» BRIEF
Copy the listing exactly as given. Omit every picture.

» DATA IN THIS EXERCISE
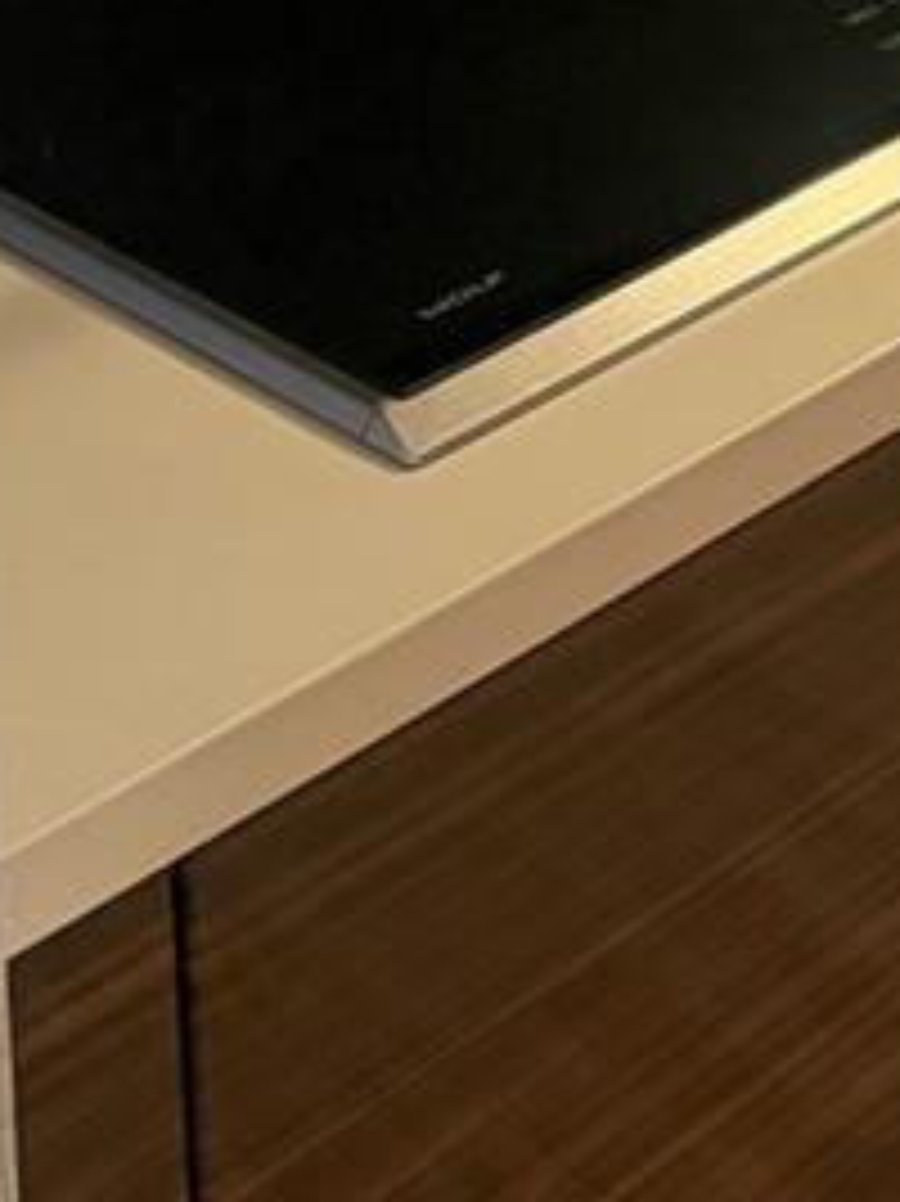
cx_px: 1192
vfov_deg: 15.0
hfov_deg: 13.2
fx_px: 3747
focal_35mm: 108
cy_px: -1175
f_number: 1.78
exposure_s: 1/60
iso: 500
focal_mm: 6.76
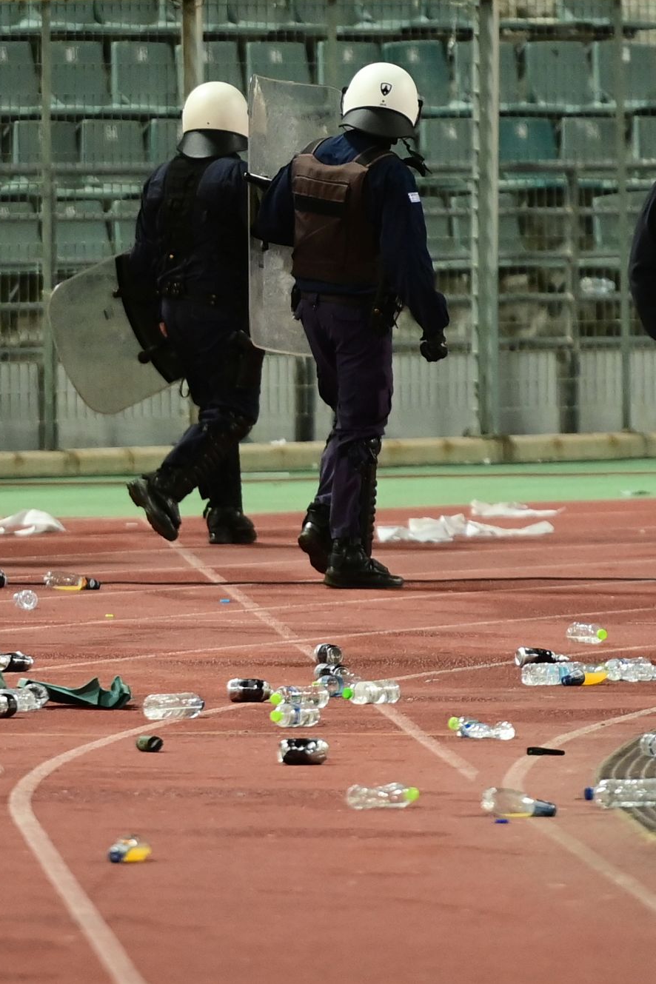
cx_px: -49
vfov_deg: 6.8
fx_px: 8227
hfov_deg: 4.6
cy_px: 491
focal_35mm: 301
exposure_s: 1/1000
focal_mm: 200
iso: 3200
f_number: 2.8
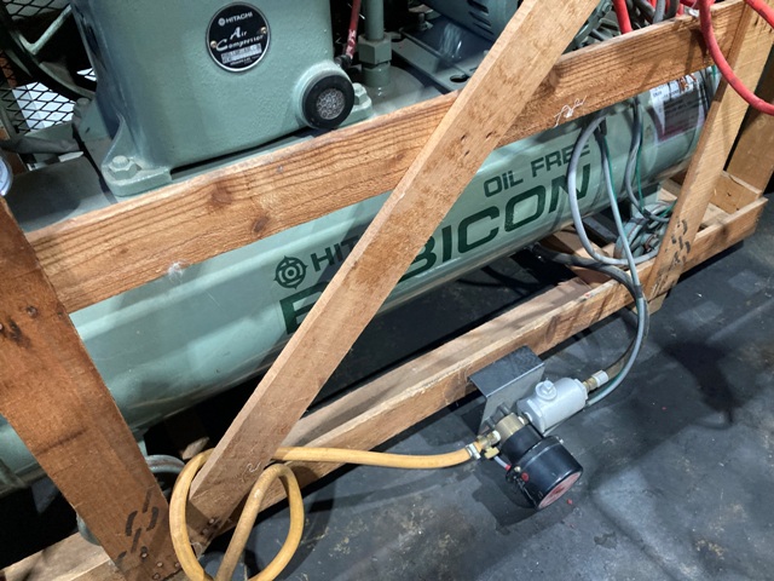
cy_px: 290
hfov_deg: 63.4
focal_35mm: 28
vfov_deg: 49.7
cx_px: 387
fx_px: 626
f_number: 1.8
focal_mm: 3.99
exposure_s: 1/40
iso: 400
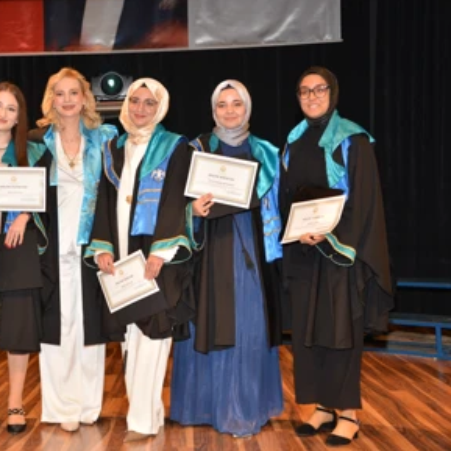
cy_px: 224
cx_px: 133
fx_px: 914
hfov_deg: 27.5
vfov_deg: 27.7
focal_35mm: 62
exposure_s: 1/60
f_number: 4.2
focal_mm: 48
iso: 280
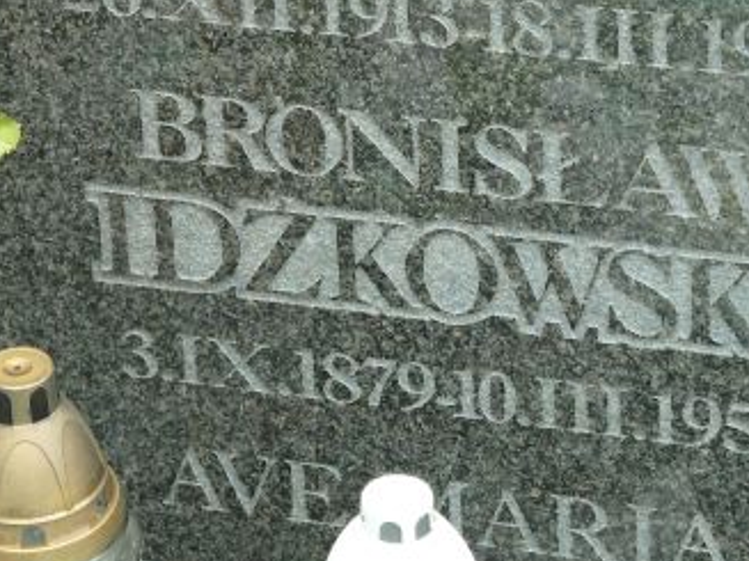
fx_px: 4066
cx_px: 236
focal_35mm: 188
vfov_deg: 7.9
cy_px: 46
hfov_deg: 10.5
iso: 100
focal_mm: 15.8
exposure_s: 1/40
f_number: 4.3
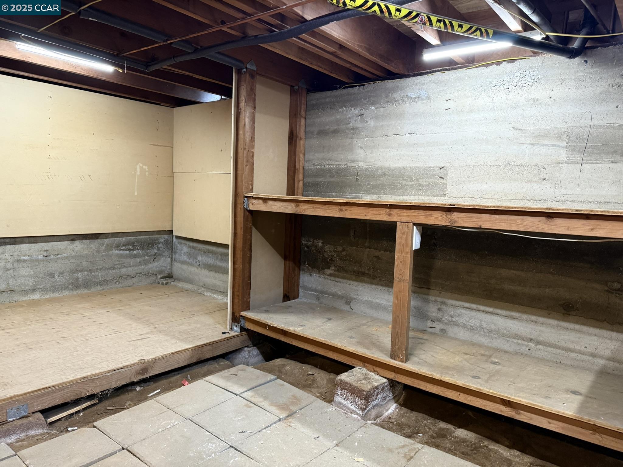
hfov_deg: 71.6
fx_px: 432
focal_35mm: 24
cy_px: 234
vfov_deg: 56.8
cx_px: 312
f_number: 1.78
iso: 320
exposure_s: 1/60
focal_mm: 6.76
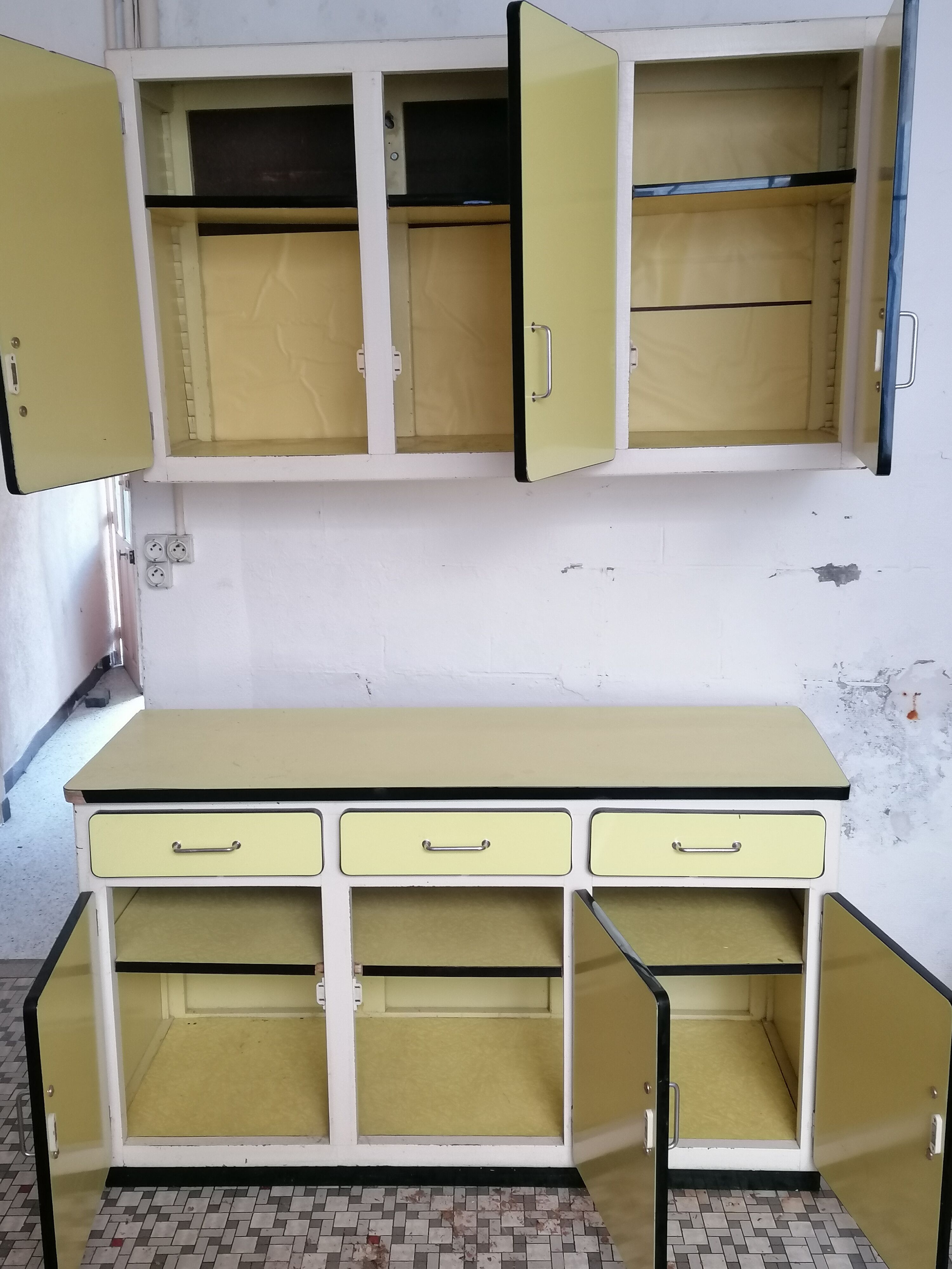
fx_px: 1283
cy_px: 634
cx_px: 476
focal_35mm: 35
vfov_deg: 52.6
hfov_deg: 40.7
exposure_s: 1/33.3
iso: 320
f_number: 1.8
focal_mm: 4.75
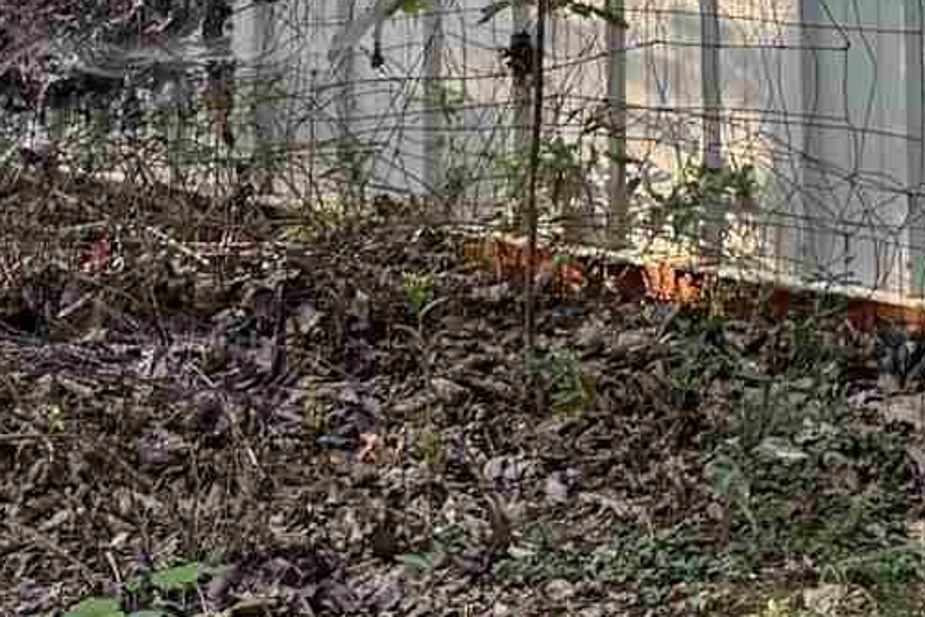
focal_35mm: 153
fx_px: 3931
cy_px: -837
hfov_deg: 13.1
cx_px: 1084
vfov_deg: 8.3
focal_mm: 6.76
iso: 100
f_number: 1.78
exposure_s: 1/121
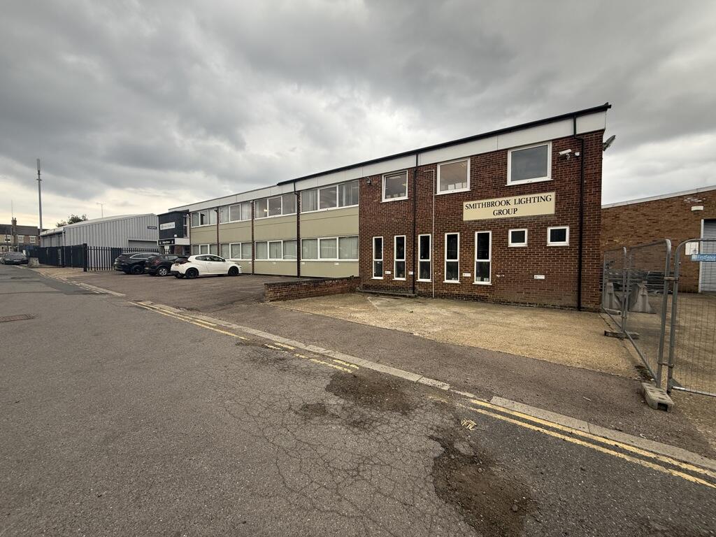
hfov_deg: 102.1
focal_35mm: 14
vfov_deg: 85.7
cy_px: 268
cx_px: 358
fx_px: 290
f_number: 2.2
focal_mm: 2.22
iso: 50
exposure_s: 1/99
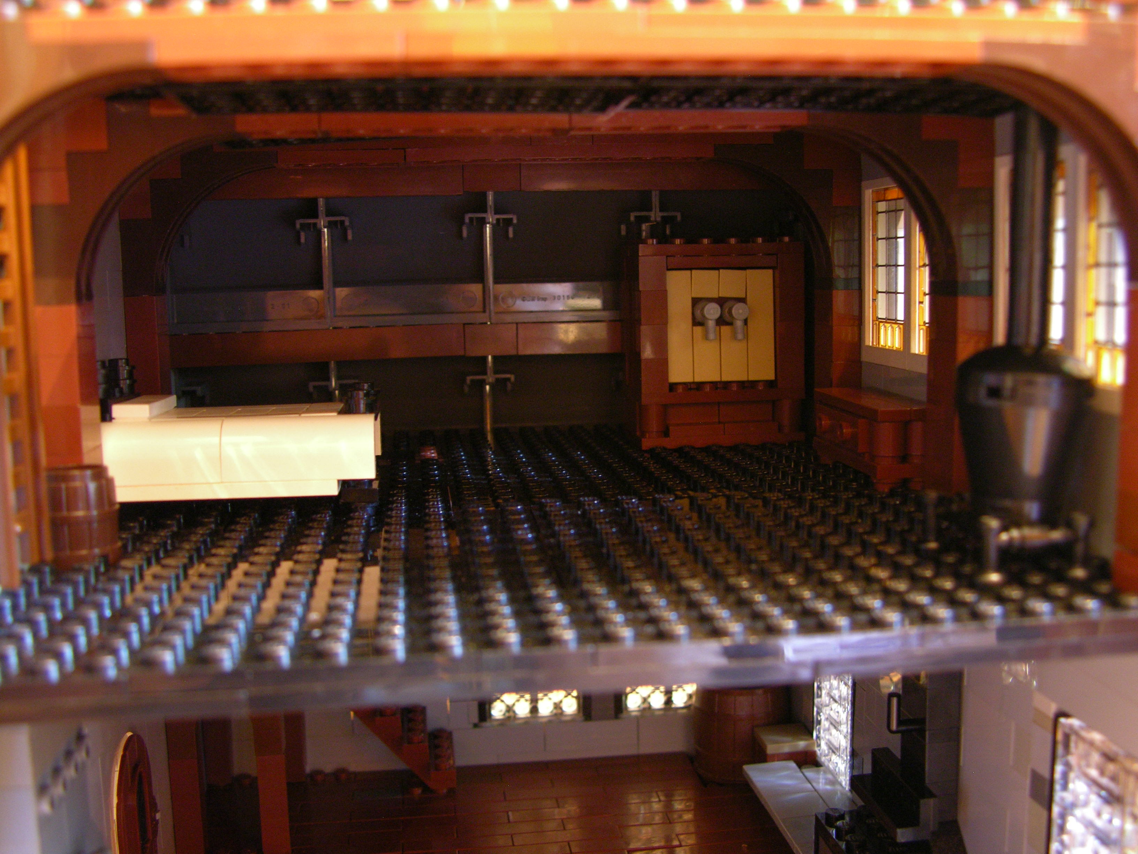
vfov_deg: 36.8
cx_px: 569
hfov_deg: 47.9
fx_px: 1282
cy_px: 427
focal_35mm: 39
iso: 200
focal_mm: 10
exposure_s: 2
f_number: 2.9
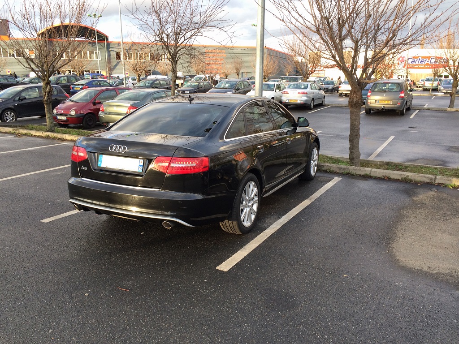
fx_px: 398
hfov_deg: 60.0
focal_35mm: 30
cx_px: 230
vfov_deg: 46.8
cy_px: 172
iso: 32
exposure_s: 1/125
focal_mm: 4.12
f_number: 2.2
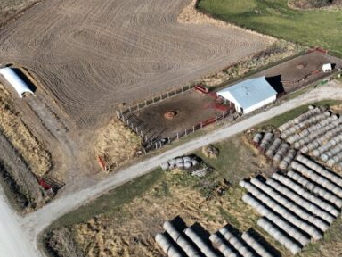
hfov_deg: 37.6
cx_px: 294
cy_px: 42
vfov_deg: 29.4
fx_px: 474
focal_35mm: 48
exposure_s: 1/160
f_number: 2.8
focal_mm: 12.29
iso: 110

» SOLUTION
cx_px: 1192
vfov_deg: 15.0
hfov_deg: 13.2
fx_px: 3747
focal_35mm: 108
cy_px: -1175
f_number: 1.78
exposure_s: 1/60
iso: 500
focal_mm: 6.76
cx_px: -49
vfov_deg: 6.8
fx_px: 8227
hfov_deg: 4.6
cy_px: 491
focal_35mm: 301
exposure_s: 1/1000
focal_mm: 200
iso: 3200
f_number: 2.8
cy_px: 290
hfov_deg: 63.4
focal_35mm: 28
vfov_deg: 49.7
cx_px: 387
fx_px: 626
f_number: 1.8
focal_mm: 3.99
exposure_s: 1/40
iso: 400
cy_px: 224
cx_px: 133
fx_px: 914
hfov_deg: 27.5
vfov_deg: 27.7
focal_35mm: 62
exposure_s: 1/60
f_number: 4.2
focal_mm: 48
iso: 280
fx_px: 4066
cx_px: 236
focal_35mm: 188
vfov_deg: 7.9
cy_px: 46
hfov_deg: 10.5
iso: 100
focal_mm: 15.8
exposure_s: 1/40
f_number: 4.3
hfov_deg: 71.6
fx_px: 432
focal_35mm: 24
cy_px: 234
vfov_deg: 56.8
cx_px: 312
f_number: 1.78
iso: 320
exposure_s: 1/60
focal_mm: 6.76
fx_px: 1283
cy_px: 634
cx_px: 476
focal_35mm: 35
vfov_deg: 52.6
hfov_deg: 40.7
exposure_s: 1/33.3
iso: 320
f_number: 1.8
focal_mm: 4.75
focal_35mm: 153
fx_px: 3931
cy_px: -837
hfov_deg: 13.1
cx_px: 1084
vfov_deg: 8.3
focal_mm: 6.76
iso: 100
f_number: 1.78
exposure_s: 1/121
hfov_deg: 102.1
focal_35mm: 14
vfov_deg: 85.7
cy_px: 268
cx_px: 358
fx_px: 290
f_number: 2.2
focal_mm: 2.22
iso: 50
exposure_s: 1/99
vfov_deg: 36.8
cx_px: 569
hfov_deg: 47.9
fx_px: 1282
cy_px: 427
focal_35mm: 39
iso: 200
focal_mm: 10
exposure_s: 2
f_number: 2.9
fx_px: 398
hfov_deg: 60.0
focal_35mm: 30
cx_px: 230
vfov_deg: 46.8
cy_px: 172
iso: 32
exposure_s: 1/125
focal_mm: 4.12
f_number: 2.2
hfov_deg: 37.6
cx_px: 294
cy_px: 42
vfov_deg: 29.4
fx_px: 474
focal_35mm: 48
exposure_s: 1/160
f_number: 2.8
focal_mm: 12.29
iso: 110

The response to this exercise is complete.